When the director returned home to start production on The Season, he found his local cast and crew very supportive of his ambitious endeavor and ready to tackle a grueling five-week shooting schedule. Brooks said, “The Season was truly a labor of love, not just for me, but for every local person we had on set. We made The Season with about seven people on our crew, and everyone had to wear a lot of hats to make sure that everything kept going forward. It’s certainly not a style of filmmaking that is for everyone because it tests you in ways you couldn’t even imagine.”
The hard work and determination of Brooks as well as the dedicated cast and crew of The Season paid off.
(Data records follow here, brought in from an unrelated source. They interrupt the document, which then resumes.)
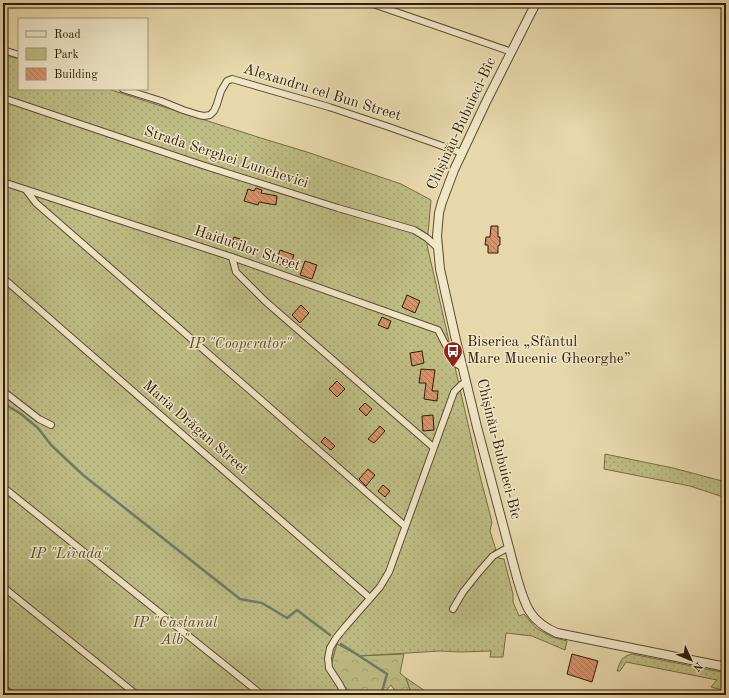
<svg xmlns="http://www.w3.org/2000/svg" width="729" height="698" font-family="'Old Standard TT',serif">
	<defs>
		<pattern id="green-dots" width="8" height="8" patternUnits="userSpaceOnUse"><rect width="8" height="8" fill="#bdbc83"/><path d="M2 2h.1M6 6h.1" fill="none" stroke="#a3a170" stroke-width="1.8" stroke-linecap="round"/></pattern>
		<pattern id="forest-crowns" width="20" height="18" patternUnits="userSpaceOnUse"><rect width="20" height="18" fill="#bdbc83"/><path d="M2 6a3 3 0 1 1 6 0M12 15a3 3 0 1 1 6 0" fill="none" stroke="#a3a170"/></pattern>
		<pattern id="wetland-marsh" width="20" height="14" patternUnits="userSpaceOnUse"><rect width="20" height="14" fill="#bdbc83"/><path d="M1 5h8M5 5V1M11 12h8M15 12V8" fill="none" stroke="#a3a170"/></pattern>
		<pattern id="building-back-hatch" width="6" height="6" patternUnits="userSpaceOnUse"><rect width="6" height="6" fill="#d7936b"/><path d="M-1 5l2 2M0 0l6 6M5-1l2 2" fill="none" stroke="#af7756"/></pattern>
	</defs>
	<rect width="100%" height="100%" fill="#e7d8ab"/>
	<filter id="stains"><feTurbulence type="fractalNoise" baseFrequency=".005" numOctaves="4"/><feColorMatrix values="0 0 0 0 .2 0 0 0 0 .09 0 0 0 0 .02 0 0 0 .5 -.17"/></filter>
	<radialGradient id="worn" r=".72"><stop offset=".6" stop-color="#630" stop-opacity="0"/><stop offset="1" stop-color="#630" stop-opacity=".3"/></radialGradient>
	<!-- green -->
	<g fill="url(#green-dots)" stroke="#776c44">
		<path d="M3,54L19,59V89H108L264,139L307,152L401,184L431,200L427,245L479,472L492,522L490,531L496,550L494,551L498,558L504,559L513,594V602L519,616L524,614L536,628L552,637L567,641L565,650L532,636L506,633L503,657H490L491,651L460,652L440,651L359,656L337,644L331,665L350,695H3Z"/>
		<path d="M605,454L673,468L726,482V498L690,486L604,469Z"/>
		<path d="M632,654L726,673V691L711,687L717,680L626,662L620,671H617C621,660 621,657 632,654Z"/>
	</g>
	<!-- forest -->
	<path fill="url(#forest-crowns)" stroke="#776c44" d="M337,644L359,656L404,654L400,673L406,678L412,695H398L391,685L382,695H350L331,665Z"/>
	<!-- wetland -->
	<path fill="url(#wetland-marsh)" stroke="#776c44" d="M406,678L431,695H412Z"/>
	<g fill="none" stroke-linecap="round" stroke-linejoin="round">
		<!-- stream -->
		<g stroke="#6e7a6b" stroke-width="2.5">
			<path d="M3,403L21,414L38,428L51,445L83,475L240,599L262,603L287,618L297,610L330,635"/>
			<path d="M341,644L387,674L381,695"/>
		</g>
	</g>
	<!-- building -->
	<g fill="url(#building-back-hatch)" stroke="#311b06">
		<path d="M256,188L262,190L261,193L277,196L276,205L259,202L258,205L244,201L248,189L254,191Z"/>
		<path d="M491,226H498V237H500V245L498,246V253H488V245H485L486,237H490Z"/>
		<path d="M234,237L243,240L241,247L231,243Z"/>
		<path d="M280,250L294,255L289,268L276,263Z"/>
		<path d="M305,261L317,265L312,279L300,275Z"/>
		<path d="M407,295L420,301L415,313L402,307Z"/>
		<path d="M301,305L309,313L300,323L292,315Z"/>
		<path d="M382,317L391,321L388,329L378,325Z"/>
		<path d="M422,351L424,363L412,366L410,353Z"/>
		<path d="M421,369L435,370L432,391H438L437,401L424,399L426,383H419Z"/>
		<path d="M337,381L345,389L337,397L329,389Z"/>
		<path d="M365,403L372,409L366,416L359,409Z"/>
		<path d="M433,415L434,430L423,431L422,416Z"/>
		<path d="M380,426L385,431L374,443L368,439Z"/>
		<path d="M325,437L335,446L331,450L321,442Z"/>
		<path d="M368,469L375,475L366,486L359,479Z"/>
		<path d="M383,485L390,491L385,497L378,491Z"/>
		<path d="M572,654L598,661L592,682L567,674Z"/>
	</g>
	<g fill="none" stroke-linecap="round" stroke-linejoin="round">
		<defs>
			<g id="minor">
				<path d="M370,3L512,52"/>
				<path d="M3,50L19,55"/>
				<path d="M123,89L161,101L183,110L199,115L204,116L210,115L214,111L217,104L221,91L227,81L232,79L329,107L389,127L462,153"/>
				<path d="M3,98L202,165L338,208L414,230L427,238L438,248"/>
				<path d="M3,182L232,257L438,330L455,363L462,367"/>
				<path d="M26,190L36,203L155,307L405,526"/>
				<path d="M232,257L236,272L265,301L433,447"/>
				<path d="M3,278L370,598"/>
				<path d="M3,391L39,419L51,425"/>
				<path d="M3,487L262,695"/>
				<path d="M3,587L137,695"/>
				<path d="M453,609L463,592L479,572L493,556L509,547"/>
				<path d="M3,688L12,695"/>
				<path d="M345,695L340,685L329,668L328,658L330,648L336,638L345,627L380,587L389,572L454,392L461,385L466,382"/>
			</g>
			<path id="tertiary" d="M536,3L486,102L454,170L442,202L439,213L437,236L440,269L455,336L477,427L517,578C525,605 529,621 557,633L726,667"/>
		</defs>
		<!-- minor casing -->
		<use href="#minor" stroke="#5e4a2f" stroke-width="8"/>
		<!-- tertiary casing -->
		<use href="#tertiary" stroke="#5e4a2f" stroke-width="10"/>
		<!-- minor -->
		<use href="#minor" stroke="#efe6c8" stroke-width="6"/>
		<!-- tertiary -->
		<use href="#tertiary" stroke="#efe6c8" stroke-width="8"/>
	</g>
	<!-- icons -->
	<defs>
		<symbol id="bus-pin" viewBox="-11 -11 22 30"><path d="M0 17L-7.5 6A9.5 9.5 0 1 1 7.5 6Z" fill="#8f2418" stroke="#efe6c8"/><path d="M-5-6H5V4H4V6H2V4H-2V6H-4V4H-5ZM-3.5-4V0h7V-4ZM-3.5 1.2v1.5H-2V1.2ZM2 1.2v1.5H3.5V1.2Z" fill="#fff"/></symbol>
	</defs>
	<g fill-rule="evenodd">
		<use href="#bus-pin" x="442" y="340" width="22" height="30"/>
	</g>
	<g text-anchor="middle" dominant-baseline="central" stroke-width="3" stroke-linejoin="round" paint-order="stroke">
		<!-- street labels -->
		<g font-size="15" fill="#311b06" stroke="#efe6c8">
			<text transform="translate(322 93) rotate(17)">Alexandru cel Bun Street</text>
			<text transform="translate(462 124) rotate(-65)">Chișinău-Bubuieci-Bîc</text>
			<text transform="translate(226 158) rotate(18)">Strada Serghei Lunchevici</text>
			<text transform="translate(247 249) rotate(19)">Haiducilor Street</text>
			<text transform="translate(195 428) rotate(41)">Maria Drăgan Street</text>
			<text transform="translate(498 449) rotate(76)">Chișinău-Bubuieci-Bîc</text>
		</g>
		<!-- poi labels -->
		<g font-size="15" fill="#311b06" stroke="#efe6c8" text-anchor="start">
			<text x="467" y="342">Biserica „Sfântul<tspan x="467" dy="17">Mare Mucenic Gheorghe”</tspan></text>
		</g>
		<!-- park labels -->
		<g font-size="15" font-style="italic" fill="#5b4b2c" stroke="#efe6c8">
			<text x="240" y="344">IP "Cooperator"</text>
			<text x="69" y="554">IP "Livada"</text>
			<text x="175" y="623">IP "Castanul<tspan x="175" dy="17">Alb"</tspan></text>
		</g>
	</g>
	<!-- margin -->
	<rect width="729" height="698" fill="none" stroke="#e7d8ab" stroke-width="16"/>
	<rect x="4" y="4" width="721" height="690" fill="none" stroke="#311b06" stroke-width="2"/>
	<rect x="8" y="8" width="713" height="682" fill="none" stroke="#311b06"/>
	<!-- legend -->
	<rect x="18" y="18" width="130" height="72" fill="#efe6c8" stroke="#a3957a"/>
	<rect x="26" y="31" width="20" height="6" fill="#efe6c8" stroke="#a3957a"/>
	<text x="54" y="38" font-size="12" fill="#311b06">Road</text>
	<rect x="26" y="48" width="20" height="12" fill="#bdbc83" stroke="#a3957a"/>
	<text x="54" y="58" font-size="12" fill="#311b06">Park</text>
	<rect x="26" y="68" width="20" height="12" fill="url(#building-back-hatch)" stroke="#a3957a"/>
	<text x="54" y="78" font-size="12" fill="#311b06">Building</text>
	<!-- north arrow -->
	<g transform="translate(691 660) rotate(134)" stroke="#efe6c8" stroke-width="3" paint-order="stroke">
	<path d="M0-3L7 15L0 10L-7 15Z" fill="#311b06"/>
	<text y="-6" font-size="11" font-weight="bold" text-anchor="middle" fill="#311b06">N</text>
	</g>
	<rect width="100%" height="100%" filter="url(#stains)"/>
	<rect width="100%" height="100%" fill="url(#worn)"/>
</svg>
The project gained a lot of attention on the festival circuit, including the 2008 LA Screamfest Film Festival, the 2009 Park City Music Film Festival, and most recently being named as the Best Narrative Feature Film of the 2009 Moving Pictures Film Contest.
That last award is the one that Brooks says is a testament to the work everyone put in on the feature. “The Moving Pictures Contest isn’t even a horror contest, which is pretty cool I must say because it means we must have done something right to resonate with mainstream judges. That can be hard to do sometimes,” Brooks said.
The director went on to discuss how he’s feeling with the official DVD release date of The Season getting closer and the entire production process far behind him now.
“I think it’s a pretty amazing thing to get to see The Season get released finally,” explained Brooks. “Sometimes you don’t know if you’ll get that chance. I definitely feel incredibly blessed and happy that my first feature film was able to get a domestic distribution deal.”
With Brooks focused now on future projects, it seems that the writer/director will be heading overseas for his next feature film. Brooks said, “Up next for me is a horror film set in Scotland. I’m describing it as Hitchcock meets Wolf Creek. Even though we’re filming in Scotland, the story is definitely written for US audiences. I can’t wait to get back on set again either.”